What you will do →
Copy out each line of the data holding "github".

Data for processing →
-------------------------

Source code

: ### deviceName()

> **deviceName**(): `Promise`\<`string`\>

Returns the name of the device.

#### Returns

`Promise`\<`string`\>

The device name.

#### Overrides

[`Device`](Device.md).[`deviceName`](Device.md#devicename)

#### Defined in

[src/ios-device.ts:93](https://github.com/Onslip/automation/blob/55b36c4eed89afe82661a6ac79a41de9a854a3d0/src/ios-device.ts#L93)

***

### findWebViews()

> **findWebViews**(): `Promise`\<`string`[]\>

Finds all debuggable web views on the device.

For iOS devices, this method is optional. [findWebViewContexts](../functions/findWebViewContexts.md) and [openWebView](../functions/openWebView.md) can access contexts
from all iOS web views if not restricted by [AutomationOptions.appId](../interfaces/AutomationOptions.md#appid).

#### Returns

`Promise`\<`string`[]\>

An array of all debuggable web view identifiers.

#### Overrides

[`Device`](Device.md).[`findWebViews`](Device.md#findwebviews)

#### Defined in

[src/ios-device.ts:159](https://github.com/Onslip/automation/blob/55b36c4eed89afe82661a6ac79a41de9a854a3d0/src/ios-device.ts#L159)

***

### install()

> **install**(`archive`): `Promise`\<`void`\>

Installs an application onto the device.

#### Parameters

-------------------------

Answer below →
[src/ios-device.ts:93](https://github.com/Onslip/automation/blob/55b36c4eed89afe82661a6ac79a41de9a854a3d0/src/ios-device.ts#L93)
[src/ios-device.ts:159](https://github.com/Onslip/automation/blob/55b36c4eed89afe82661a6ac79a41de9a854a3d0/src/ios-device.ts#L159)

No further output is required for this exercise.